[Records from a collection]
──────

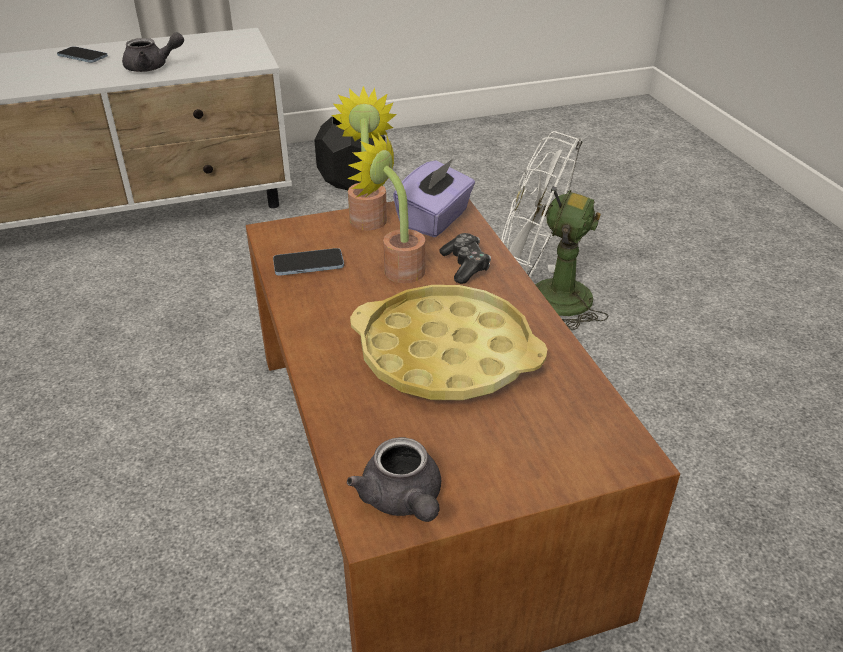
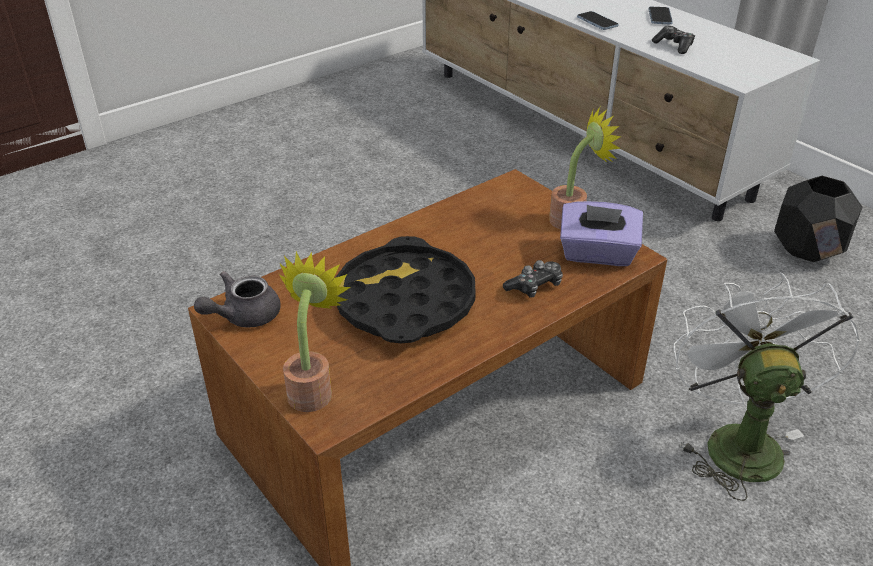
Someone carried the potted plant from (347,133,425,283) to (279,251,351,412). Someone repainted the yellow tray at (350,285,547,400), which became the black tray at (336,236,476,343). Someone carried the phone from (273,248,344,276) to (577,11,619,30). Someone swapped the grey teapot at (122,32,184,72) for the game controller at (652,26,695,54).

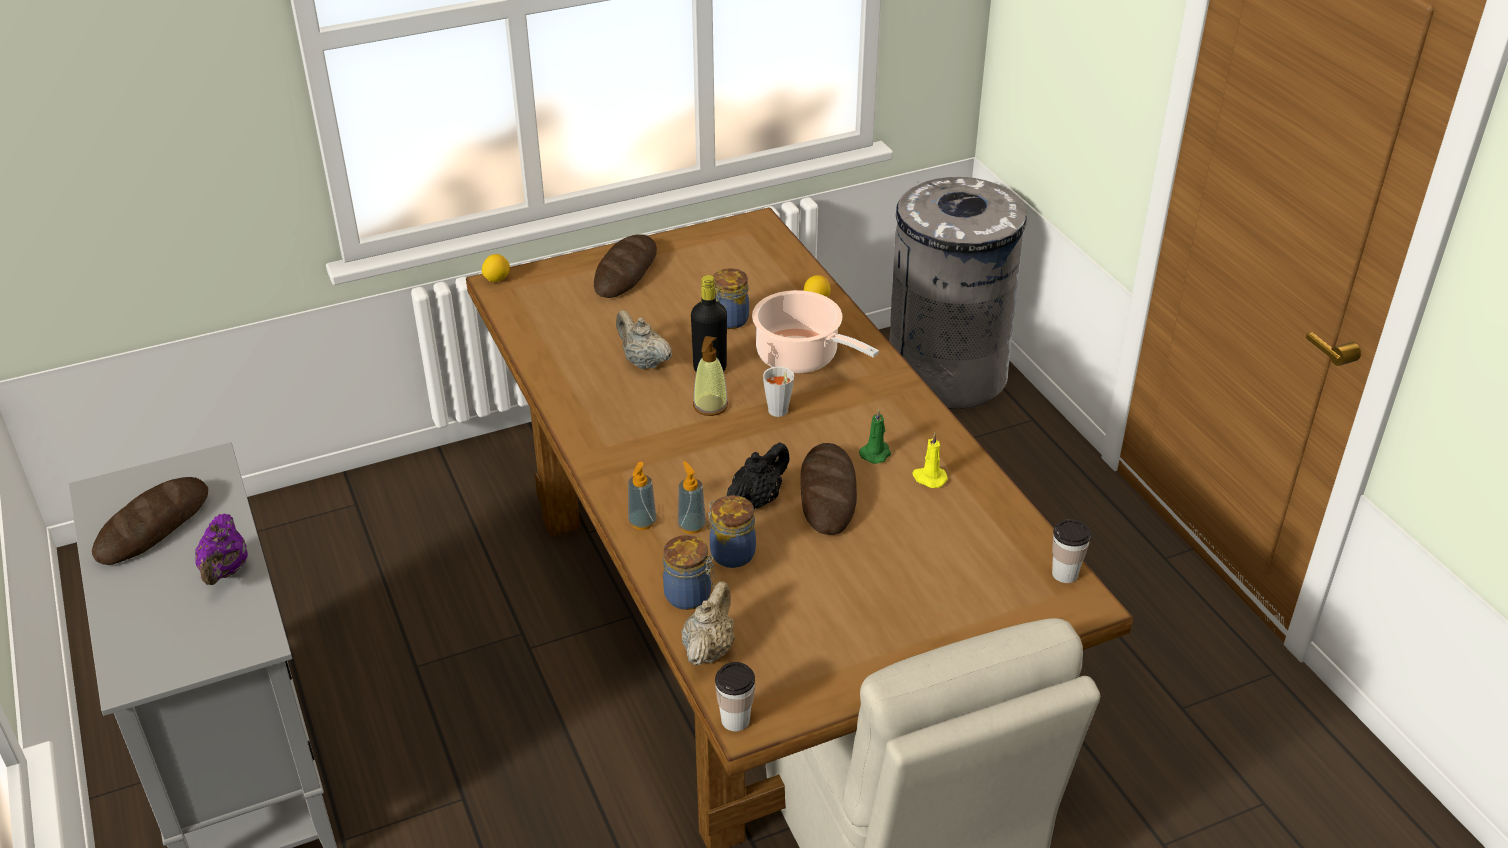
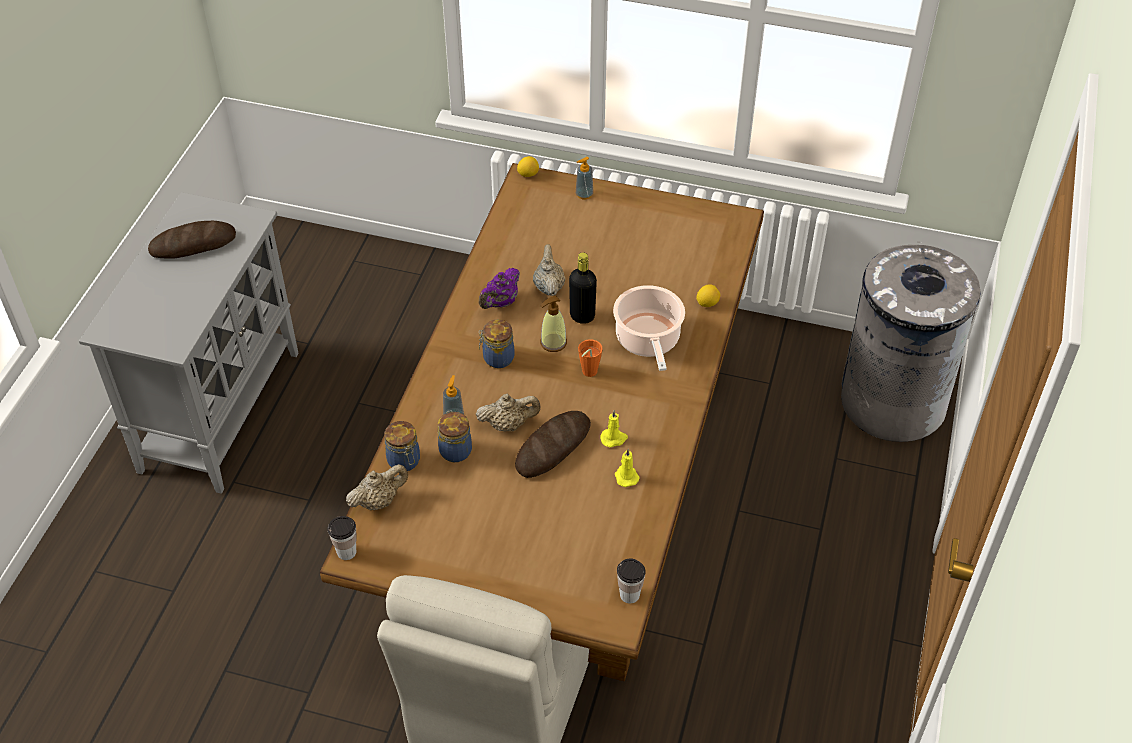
Someone repainted the black teapot at (727,442,790,510), which became the beige teapot at (476,394,541,431). Someone carried the purple teapot from (195,514,248,585) to (479,268,520,309). Someone carried the jar from (713,268,749,329) to (479,319,515,368). Someone carried the soap dispenser from (628,462,657,530) to (576,157,593,200). Someone repainted the grey cup at (763,366,794,417), which became the orange cup at (578,339,603,377). Someone repainted the green candle at (859,408,891,464), which became the yellow candle at (600,410,628,448). Someone took away the bread at (594,234,657,298).

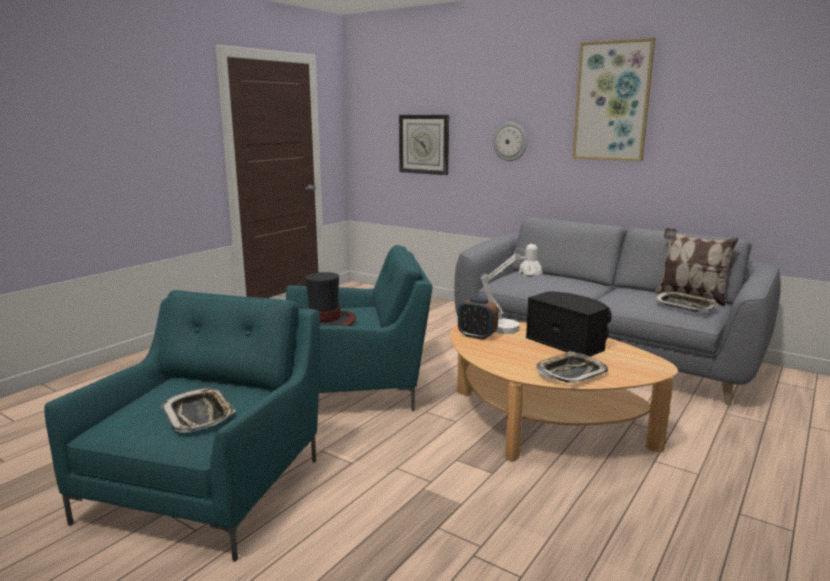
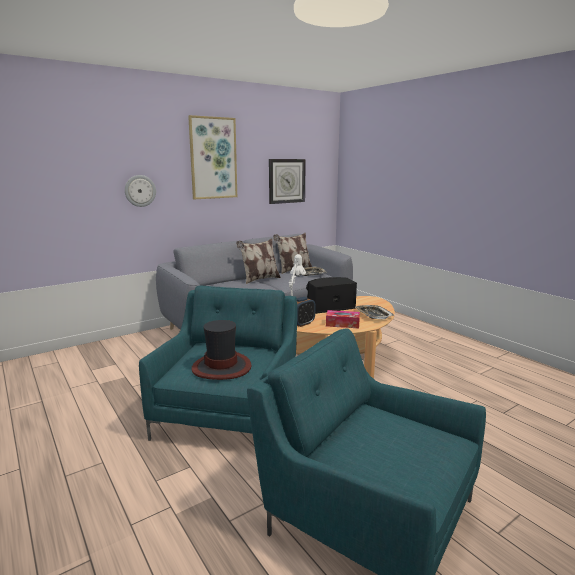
Someone put down the pillow at (236,239,281,284). Someone carried the wall clock from (399,115,449,175) to (269,159,306,204). Someone put down the tissue box at (326,310,360,328). Someone took away the tray at (161,388,236,433).

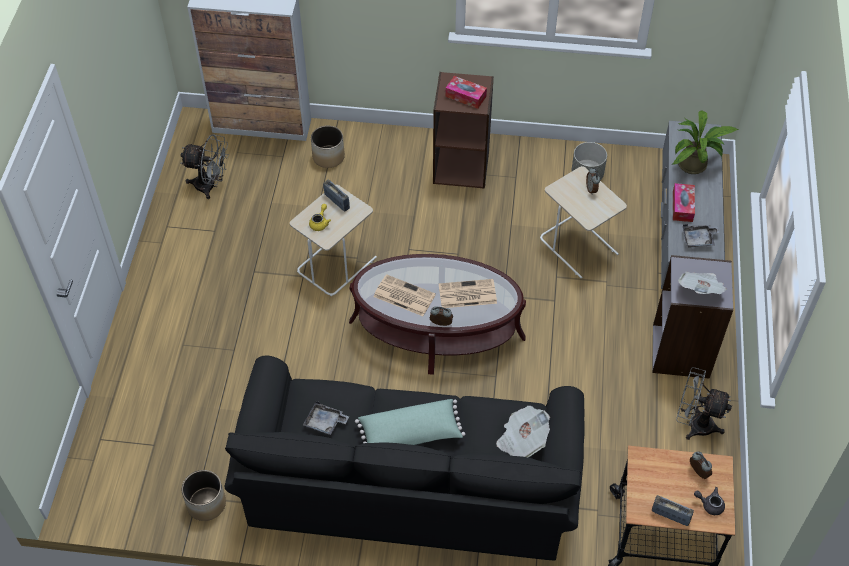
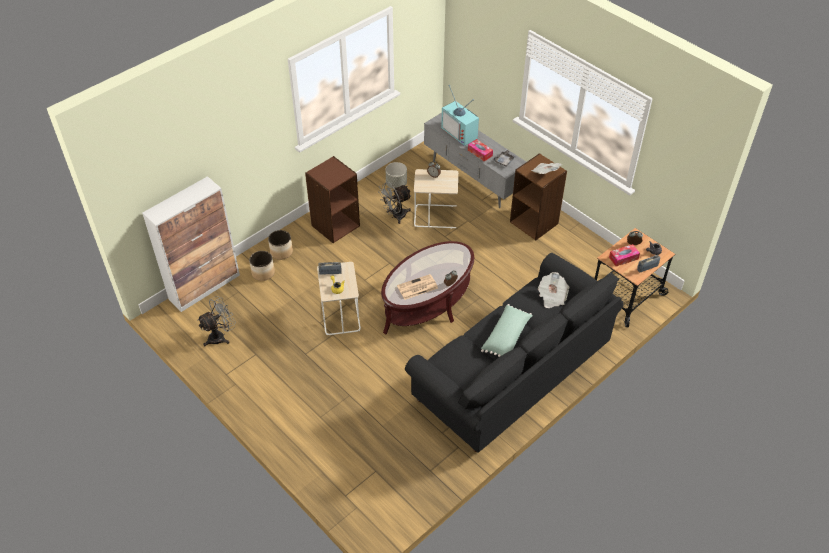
Someone carried the planter from (182,470,226,521) to (268,230,293,260). Someone carried the grey fan from (676,367,732,440) to (378,182,412,224). Someone swapped the potted plant at (673,110,738,174) for the television at (441,85,479,146). Someone repainted the grey bookcase at (652,255,733,379), which became the brown bookcase at (510,153,567,240). Someone carried the tissue box from (445,76,487,109) to (609,244,640,266). Someone took away the grey tray at (303,401,349,435). Someone took away the newspaper at (439,279,497,308).

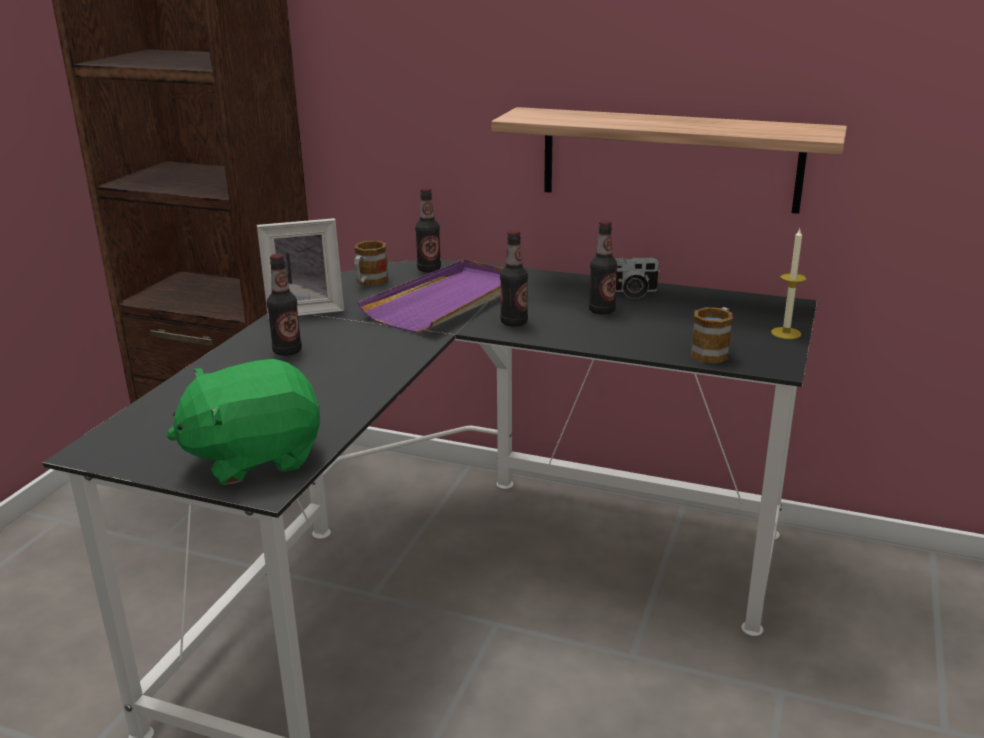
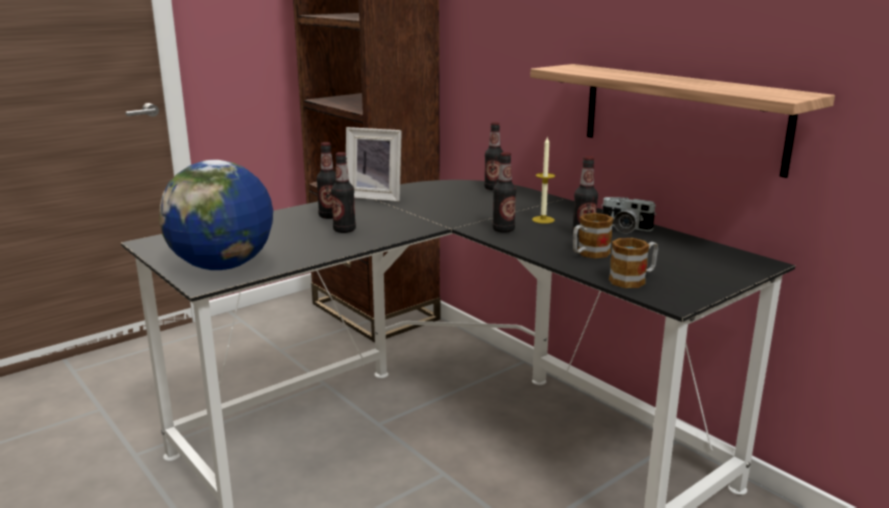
Someone swapped the green plush toy at (166,359,320,485) for the globe at (159,160,273,270). Someone put down the bottle at (331,152,356,233). Someone carried the candle from (771,229,807,339) to (532,137,555,224). Someone carried the mug from (354,241,388,286) to (573,213,614,259). Someone took away the purple tray at (358,259,504,333).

──────

DESCRIPTION OF THE TASK. Each record, word for word, should be printed again without its pictures.

SOLUTION.
Someone carried the potted plant from (347,133,425,283) to (279,251,351,412). Someone repainted the yellow tray at (350,285,547,400), which became the black tray at (336,236,476,343). Someone carried the phone from (273,248,344,276) to (577,11,619,30). Someone swapped the grey teapot at (122,32,184,72) for the game controller at (652,26,695,54).

Someone repainted the black teapot at (727,442,790,510), which became the beige teapot at (476,394,541,431). Someone carried the purple teapot from (195,514,248,585) to (479,268,520,309). Someone carried the jar from (713,268,749,329) to (479,319,515,368). Someone carried the soap dispenser from (628,462,657,530) to (576,157,593,200). Someone repainted the grey cup at (763,366,794,417), which became the orange cup at (578,339,603,377). Someone repainted the green candle at (859,408,891,464), which became the yellow candle at (600,410,628,448). Someone took away the bread at (594,234,657,298).

Someone put down the pillow at (236,239,281,284). Someone carried the wall clock from (399,115,449,175) to (269,159,306,204). Someone put down the tissue box at (326,310,360,328). Someone took away the tray at (161,388,236,433).

Someone carried the planter from (182,470,226,521) to (268,230,293,260). Someone carried the grey fan from (676,367,732,440) to (378,182,412,224). Someone swapped the potted plant at (673,110,738,174) for the television at (441,85,479,146). Someone repainted the grey bookcase at (652,255,733,379), which became the brown bookcase at (510,153,567,240). Someone carried the tissue box from (445,76,487,109) to (609,244,640,266). Someone took away the grey tray at (303,401,349,435). Someone took away the newspaper at (439,279,497,308).

Someone swapped the green plush toy at (166,359,320,485) for the globe at (159,160,273,270). Someone put down the bottle at (331,152,356,233). Someone carried the candle from (771,229,807,339) to (532,137,555,224). Someone carried the mug from (354,241,388,286) to (573,213,614,259). Someone took away the purple tray at (358,259,504,333).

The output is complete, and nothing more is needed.